Berlin, the Weimar Republic. Nazism is at its rise. Kirsten directs one of the most notable cabarets of the German capital, a city that’s facing economic and social misery, and moral decline. Kirsten has no qualms about carrying on his club: flanked by his son, his lover writer, a famous composer and two musicians, he entertains the audience by evoking suggestions of a bygone glory. A satirical and tragic fresco of Germany´s darkest era set in an artistic context where expressionism was on its last breath.

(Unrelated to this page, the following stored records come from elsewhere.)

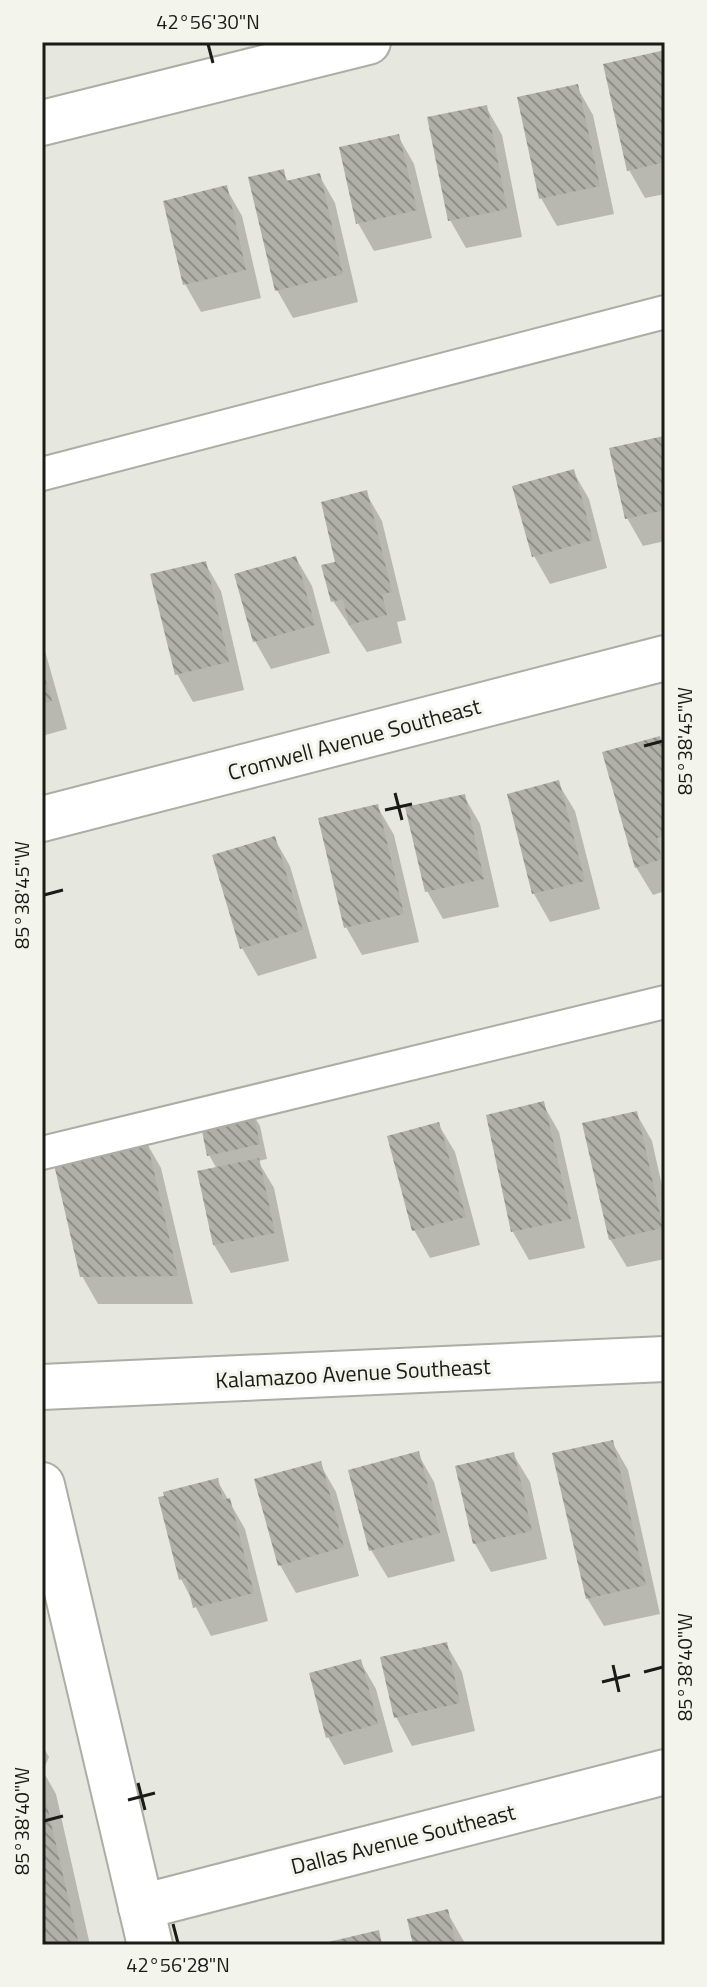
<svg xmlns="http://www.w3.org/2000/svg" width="707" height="1987" font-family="'Titillium Web',sans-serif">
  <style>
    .shadow { fill: #0003 }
    .building { fill: url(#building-back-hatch) }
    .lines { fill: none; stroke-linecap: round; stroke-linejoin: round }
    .lane-casing { stroke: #acada5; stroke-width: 36 }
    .street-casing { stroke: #acada5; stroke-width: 48 }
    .secondary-casing { stroke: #acada5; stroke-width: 48 }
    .lane { stroke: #fff; stroke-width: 32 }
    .street { stroke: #fff; stroke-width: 44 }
    .secondary { stroke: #fff; stroke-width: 44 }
    .ticks { fill: none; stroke: #1a1a17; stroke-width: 3 }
    .labels { text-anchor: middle; stroke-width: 6; stroke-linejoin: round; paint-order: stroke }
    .street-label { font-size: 22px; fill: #1a1a17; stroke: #f3f4eb }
    .neatline { fill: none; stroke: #1a1a17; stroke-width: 3 }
    .ticks-label { font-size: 20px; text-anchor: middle; fill: #1a1a17 }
  </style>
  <defs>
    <pattern id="building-back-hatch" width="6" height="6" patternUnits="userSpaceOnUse" patternTransform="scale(2)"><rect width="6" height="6" fill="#b0b0a8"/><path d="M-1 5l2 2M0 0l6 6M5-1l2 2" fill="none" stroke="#8e8e88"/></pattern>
  </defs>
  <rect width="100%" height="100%" fill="#e6e7de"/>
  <!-- shadow -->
  <path class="shadow" d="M665,52V194L645,198L629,170Z
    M577,87L593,115L614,214L557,226L541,198Z
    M486,107L502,135L522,237L466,248L450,220Z
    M398,136L414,164L432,238L374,251L358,223Z
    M283,172L289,183L319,175L335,203L358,302L293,318L277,290Z
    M226,188L242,216L261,298L201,312L185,284Z
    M663,438L665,541L643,546L627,518Z
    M573,471L589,499L607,568L550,584L534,556Z
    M366,493L382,521L406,620L397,622L402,643L367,652L333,601L338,563Z
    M296,558L312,586L330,653L271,669L255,641Z
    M205,563L221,591L244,690L193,702L177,674Z
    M42,640L67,729L42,736Z
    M659,738L665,749V891L653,895L636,867Z
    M558,783L575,811L600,909L550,922L534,894L510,795Z
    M464,796L480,824L499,907L443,919L427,891Z
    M377,806L394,835L419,942L362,955L346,927Z
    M274,838L290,866L317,958L258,976L242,948Z
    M543,1104L559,1132L585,1248L529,1260L513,1232L488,1116Z
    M251,1111L260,1126L267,1159L258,1161L274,1188L289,1261L231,1273L214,1245L199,1173L217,1169L209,1155Z
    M636,1113L652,1141L665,1199V1259L627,1267L610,1239Z
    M438,1124L455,1152L480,1245L430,1258L414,1230Z
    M145,1140L161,1168L193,1304H98L82,1276Z
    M612,1442L628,1470L660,1614L604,1626L587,1598Z
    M418,1454L434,1482L455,1561L388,1578L371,1550Z
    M513,1454L530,1482L547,1559L491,1572L475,1544L458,1467Z
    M320,1464L336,1492L359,1576L296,1593L280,1565Z
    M217,1480L245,1529L268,1621L211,1636L181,1579L167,1497Z
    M446,1644L462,1672L475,1731L412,1746L396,1717Z
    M360,1661L376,1689L393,1752L344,1765L328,1737Z
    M42,1745L49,1757L43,1771L56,1794L90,1945H42Z
    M447,1912L466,1945H415Z"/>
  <!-- building -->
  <path class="building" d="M665,50V162L627,171L603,64Z
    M578,84L600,186L539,199L517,97Z
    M487,105L507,209L448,221L427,117Z
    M399,134L417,210L356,224L339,147Z
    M284,169L286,181L320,173L343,274L275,291L248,177Z
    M227,185L246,270L183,285L163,201Z
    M664,436L665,510L625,519L609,448Z
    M574,469L593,540L532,557L512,486Z
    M367,490L392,592L382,594L387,615L349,625L343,599L331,602L321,565L335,562L321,502Z
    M296,556L315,625L253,642L234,574Z
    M206,561L229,662L175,675L150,574Z
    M42,668L52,701L42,704Z
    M660,736L665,755V836L657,838L662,859L635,868L602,752Z
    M559,780L585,881L532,894L507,794Z
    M465,794L484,879L425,892L405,807Z
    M378,804L404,914L344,928L318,818Z
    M275,836L303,930L240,949L212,855Z
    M544,1101L571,1219L511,1232L486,1115Z
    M252,1108L260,1144L207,1156L200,1121Z
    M637,1111L663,1228L609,1240L582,1123Z
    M439,1122L466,1217L412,1231L387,1136Z
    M146,1137L178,1276L80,1277L53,1160Z
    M259,1158L275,1233L213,1245L197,1171Z
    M613,1440L646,1585L586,1599L552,1453Z
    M419,1451L440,1533L369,1551L348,1470Z
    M514,1452L532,1531L473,1544L455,1466Z
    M321,1461L344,1547L278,1566L254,1479Z
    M218,1478L223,1500L230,1498L254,1593L193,1608L186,1578L179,1580L158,1497L164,1496L163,1492Z
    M447,1642L460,1703L394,1718L380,1657Z
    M361,1659L378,1724L326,1738L309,1673Z
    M42,1788H43L79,1945H42Z
    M448,1909L456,1945H413L407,1919Z
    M379,1930L382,1945H320V1944Z"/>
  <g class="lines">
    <!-- lane casing -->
    <g class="lane-casing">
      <path id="lane" d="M42,474L665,312
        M42,1153L665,1002"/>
    </g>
    <!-- street casing -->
    <g class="street-casing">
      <path id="street" d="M42,123L368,42
        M42,819L665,658
        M141,1907L665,1772"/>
    </g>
    <!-- secondary casing -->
    <g class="secondary-casing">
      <path id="secondary" d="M42,1387L665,1359
        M42,1485L150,1945"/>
    </g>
    <!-- lane -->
    <use href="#lane" class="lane"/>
    <!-- street -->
    <use href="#street" class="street"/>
    <!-- secondary -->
    <use href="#secondary" class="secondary"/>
  </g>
  <!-- ticks -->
  <path class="ticks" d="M208,44L213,63M644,746L663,741M395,793L402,820M385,810L412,804M44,895L63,890M613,1665L619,1692M644,1672L663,1667M602,1682L630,1675M138,1783L145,1810M128,1800L155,1793M44,1821L63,1816M173,1924L178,1943"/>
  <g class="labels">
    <!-- street labels -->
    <g class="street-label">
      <text transform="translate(354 739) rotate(-15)" y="8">Cromwell Avenue Southeast</text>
      <text transform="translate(353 1373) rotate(-3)" y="8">Kalamazoo Avenue Southeast</text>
      <text transform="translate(403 1839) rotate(-14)" y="8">Dallas Avenue Southeast</text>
    </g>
  </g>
  <!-- border -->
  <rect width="707" height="1987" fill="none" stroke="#f3f4eb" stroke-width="88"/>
  <rect x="44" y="44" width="619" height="1899" class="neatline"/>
  <g class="ticks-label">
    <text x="208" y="29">42°56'30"N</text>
    <text transform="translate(685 741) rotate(-90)" y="7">85°38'45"W</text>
    <text transform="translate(22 895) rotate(-90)" y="7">85°38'45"W</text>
    <text transform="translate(685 1667) rotate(-90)" y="7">85°38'40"W</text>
    <text transform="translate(22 1821) rotate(-90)" y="7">85°38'40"W</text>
    <text x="178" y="1972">42°56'28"N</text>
  </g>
</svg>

THE GERMAN CABARET, A VENUE OF PLEASURE AND RESISTANCE
The origin of the word ‘cabaret’ is unclear and its etymology uncertain. It is believed that the term dates back to the ancient langue d´oïl. In the Middle Ages, it designated a popular hangout where visitors could drink and eat and where at the same time they could be entertained by simple and brief performances: skits, songs, short theater plays, monologues, improvisations. In the mid-19th century, in France, Germany and throughout central Europe the word acquired its current meaning. Until then, cabaret had basically been a place of entertainment attended by folks and by the petty bourgeoisie. From then on, it gradually became permeated with a political and even ideological dimension that made it one of the protagonists of the social and cultural stages of the country, leading a role of protest and claim. Next to this, it became vital to the cultural and artistic arena of German avantgardes, especially in the aftermath of the 1918 defeat. This is when the best authors of the time, including Brecht and Wedekind, became habitués of cabarets. The cinema of the 30s drew inspiration from it, expressionism found its retreat. German cabarets entered the national mythology as a symbol of decadence, giving life to a specific history, culture, and aesthetics. The name itself called for dark, violent, or deliberately morbid suggestions, finding favorable ground in the most critical periods of Germany’s national history.
THE MIRROR OF SOCIETY
Cabaret became the mirror of German society, starting from the Twenties, in particular during the Weimer Republic, all the way to the rise of Nazism, which is when it started rejecting the cultural ambitions it had developed till then. After the 1918 defeat, the city of Berlin swiftly gained a reputation as a nightly city of pleasure and debauchery. In the imaginary of the time, Berlin was a sin city, just like Sodom and Babylonia! Once the glory and exaltation of the empire was over, cabarets opened in every corner, becoming true relieve outlets of the economic and social crisis. Variety shows entered cabarets in their most sensual, physical (bodies and nudities) and erotic custom. Soon they became more commercial, giving rise to prostitution. Homosexuality invaded cabarets. Censorship arrived later, with the rise of the Nazi regime but at the beginning, the code word was pleasure, according to the conception of absolute freedom and grazing anarchy inspired by Nihilism. Until 1928, there still were a few islands of artistic resistance patronaged by musicians as Friedrich Holländer (composer of L’Ange bleu), writers as Tucholsky, directors as Max Reinhardt, poets like Walter Mehring, theater artists as Brecht or Piscator - all committed to keep up the political tradition of cabarets, while introducing new forms of music, in particular jazz. But soon it proved to be in vain. Years went by, and the decay of cabarets grew. Social misery reached its peak at the beginning of the Thirties, the political and social protest invaded the stages once again, generating a strong reaction on behalf of the police forces of the growing Nazi party. This is when Joseph Goebbels, nicknamed the ‘Gauleiter’ of Berlin, set off a violent cabaret hunt, ordering the burning down of theaters, sending people in exile or in concentration camps, and killing the most famous artists in town. In 1933, the last cabarets in Berlin were torn down, and the capital was by now trying to revive its memory through sweetened aesthetics.